The question comes down to this: Do we read these theorists, repulsive warts and all, and learn what we can from them? Do we keep our differences with them, in other words, but engage with them anyway?
Or do we decide that these differences saturate their texts so thoroughly that reading them becomes unbearable? I’m asking the inverse of the question that led to the redefinition of the American literary canon in the late 20th century. The most difficult version of that question is: Do we exclude writers from the theoretical canon on the grounds that they were, by our standards, racists and misogynists?
Where do we forage in our history if, on those grounds, we exclude Hesiod, Aristotle, Saul of Tarsus, Augustine, Aquinas, Chaucer, Dante, Shakespeare, Montaigne, Voltaire, and those arrogant Germans I’ve mentioned? The intellectual commons looks pretty barren if we’re fenced off from all those ideas. Now transpose from the key of philosophy and literature to that of politics, through which contemporary movements have congregated on campuses. At Yale, the demand is to erase the monumental memory of Sen. John C. Calhoun, a force behind slavery and secession.
At Princeton, the demand is to do the same with the physical memorialization of Woodrow Wilson, the U.S. president who segregated federal offices in 1913.To my mind, these are ways of forgetting the past — repressing and mutilating it rather than learning from it, or, as the shrinks would say, working through it.
This nation was built on slavery and its offspring, racism. To think that we can ignore this fundamental fact is to pretend that we can escape the past, in keeping with that old frontier thesis — if we just light out for the territory along with Huck Finn, why, we’ll slip the yoke of a civilization predicated on barbarism. That way lie boyish beginnings and a model of the American Adam, but nothing else worth thinking with, or about.
I say keep Calhoun enshrined and teach the history of the Ivy League universities.

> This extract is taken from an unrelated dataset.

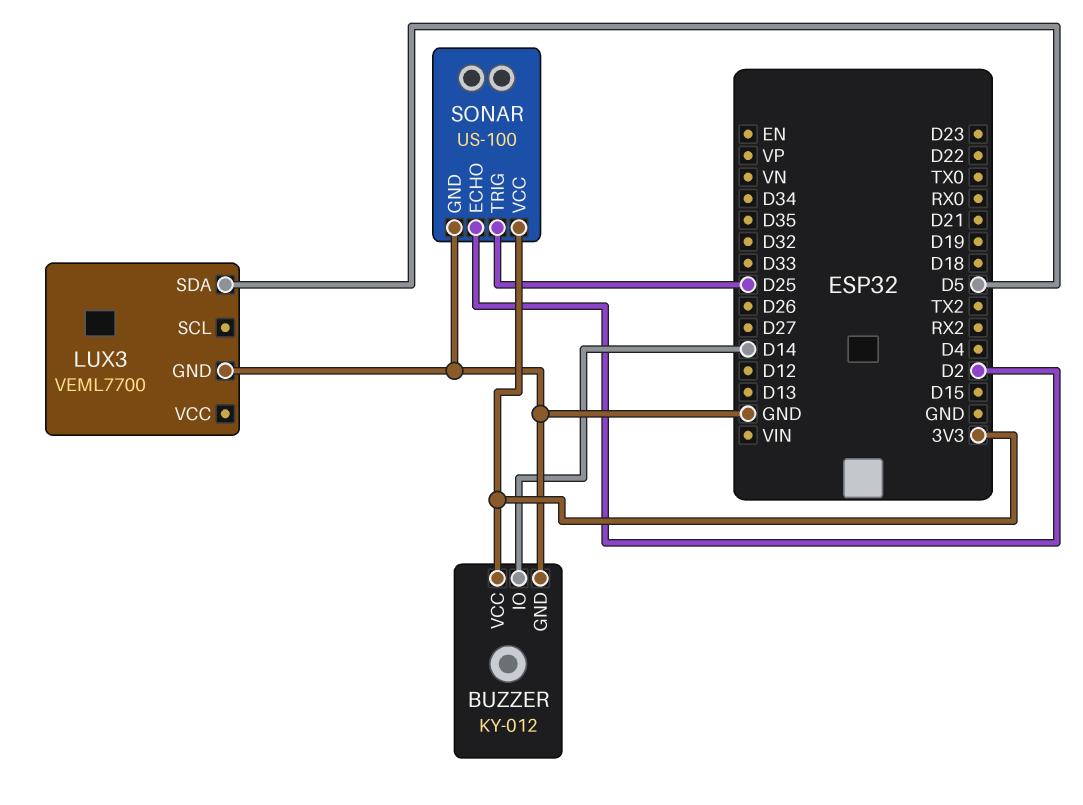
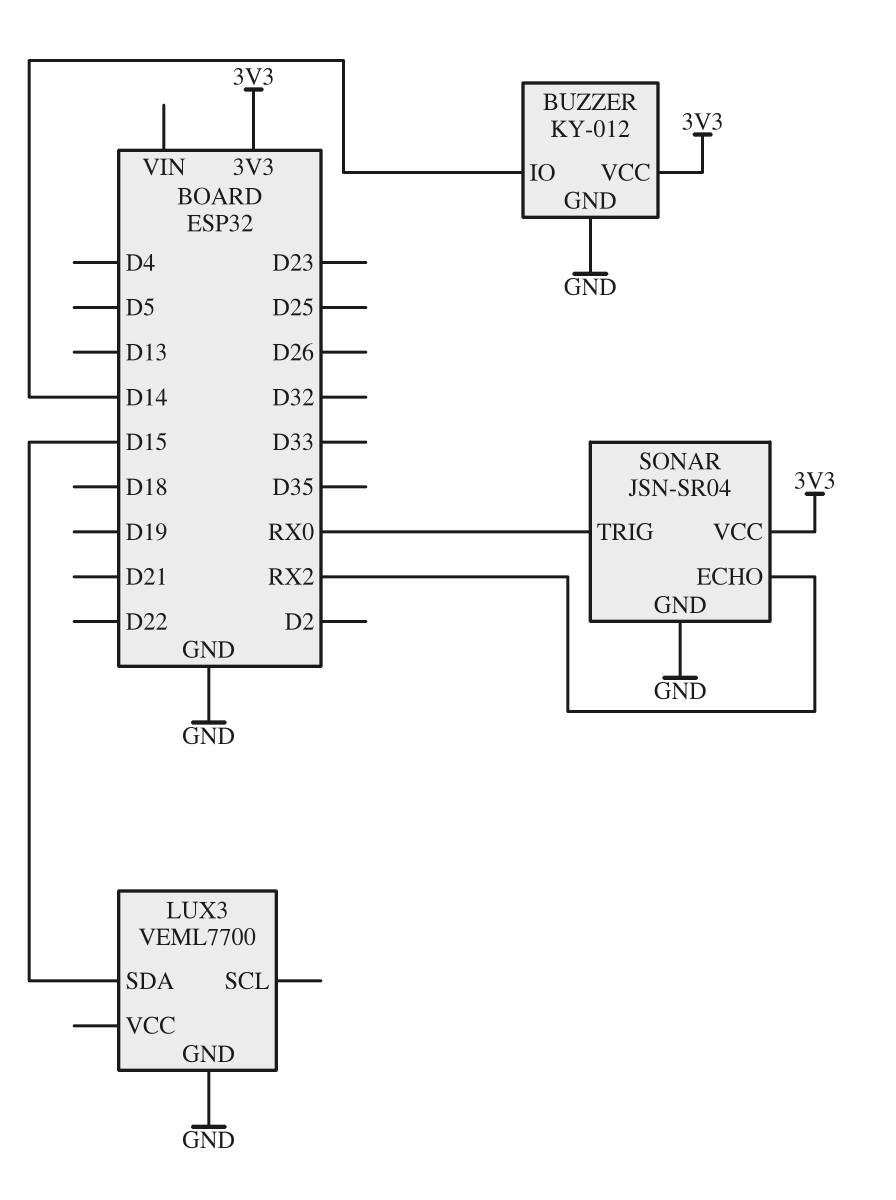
LUX3 pin SDA: D5 -> D15
SONAR: US-100 -> JSN-SR04
SONAR pin ECHO: D2 -> RX2
SONAR pin TRIG: D25 -> RX0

Remind students that every Ivy League endowment, with the possible exception of Cornell, was connected either to the slave trade or to the Atlantic economy that could be constructed as a result. As for Wilson: If we can acknowledge and teach the centrality of slavery and racism in 19th-century American history by keeping Calhoun on our minds, we can acknowledge and teach the centrality of imperialism and racism in 20th-century American history by keeping Wilson on our minds.